How many lines in these records hold the string "association"? Reply with the number alone.

Source material:
*** Block opens ***

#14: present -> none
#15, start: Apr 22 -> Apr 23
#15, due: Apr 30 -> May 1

*** Block closes ***
*** Block opens ***

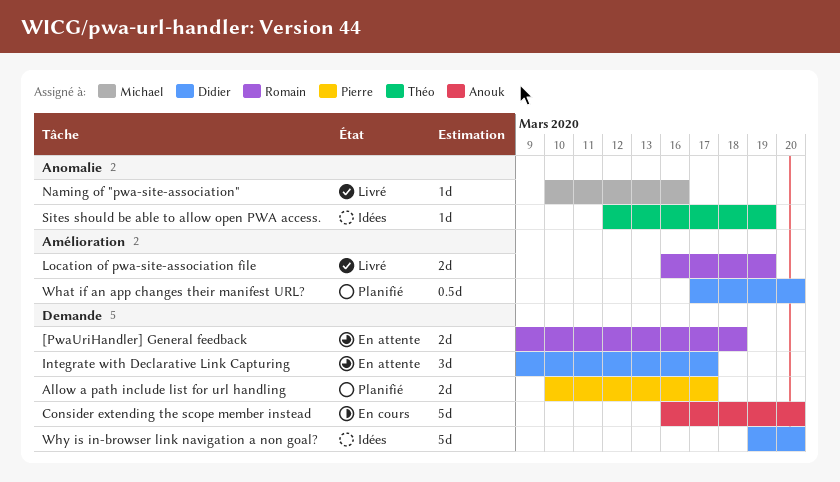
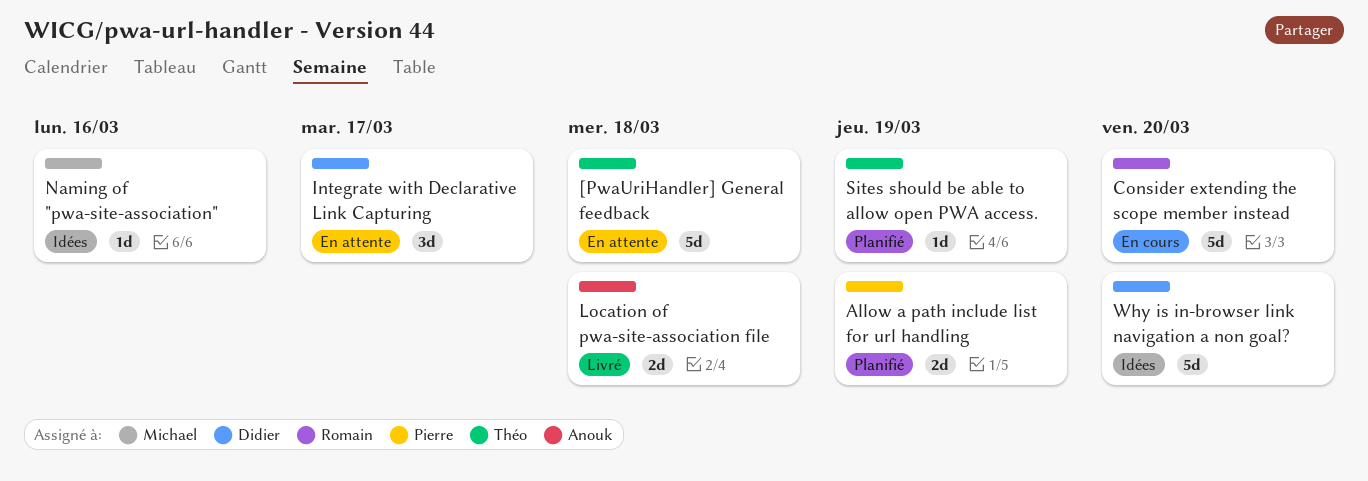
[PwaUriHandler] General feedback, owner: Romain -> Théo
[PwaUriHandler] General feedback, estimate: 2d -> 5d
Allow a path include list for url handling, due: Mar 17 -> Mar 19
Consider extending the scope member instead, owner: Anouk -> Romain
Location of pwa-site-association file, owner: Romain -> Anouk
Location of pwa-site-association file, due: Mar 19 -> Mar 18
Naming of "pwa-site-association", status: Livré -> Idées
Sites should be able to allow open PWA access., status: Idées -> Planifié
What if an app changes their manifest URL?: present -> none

*** Block closes ***
*** Block opens ***

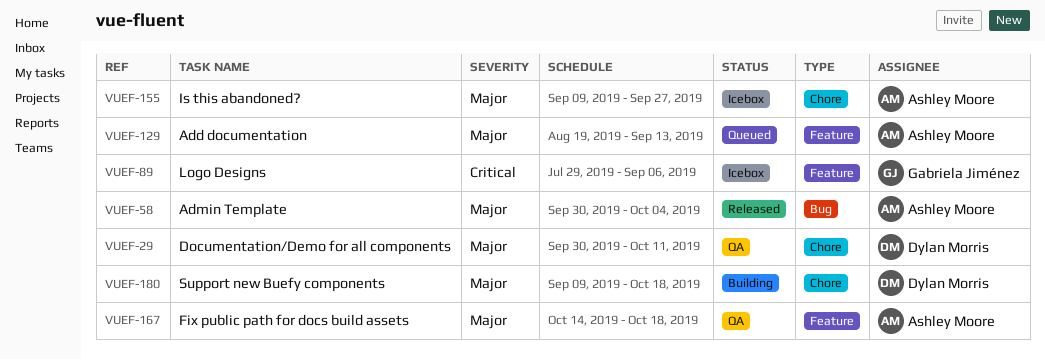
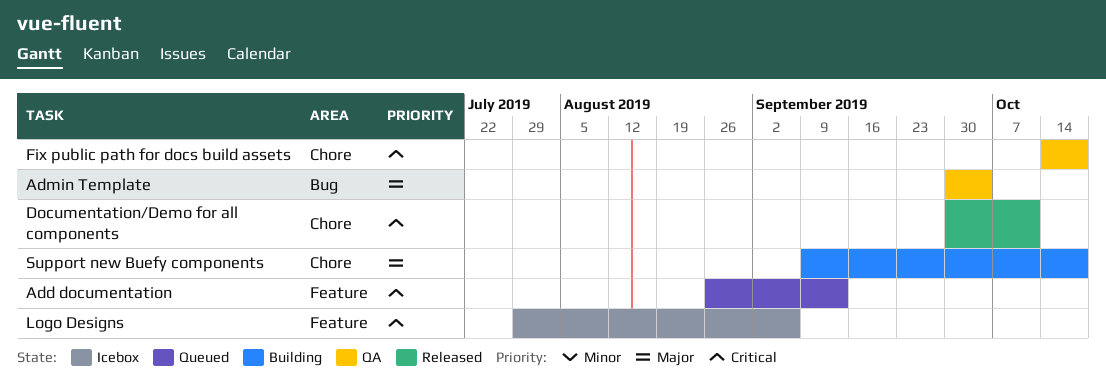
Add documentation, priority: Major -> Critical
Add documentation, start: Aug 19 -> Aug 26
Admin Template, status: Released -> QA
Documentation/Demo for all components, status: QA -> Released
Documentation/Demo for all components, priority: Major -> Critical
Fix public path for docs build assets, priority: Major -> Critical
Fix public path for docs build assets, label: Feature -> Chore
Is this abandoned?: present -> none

*** Block closes ***

Answer for the task: 3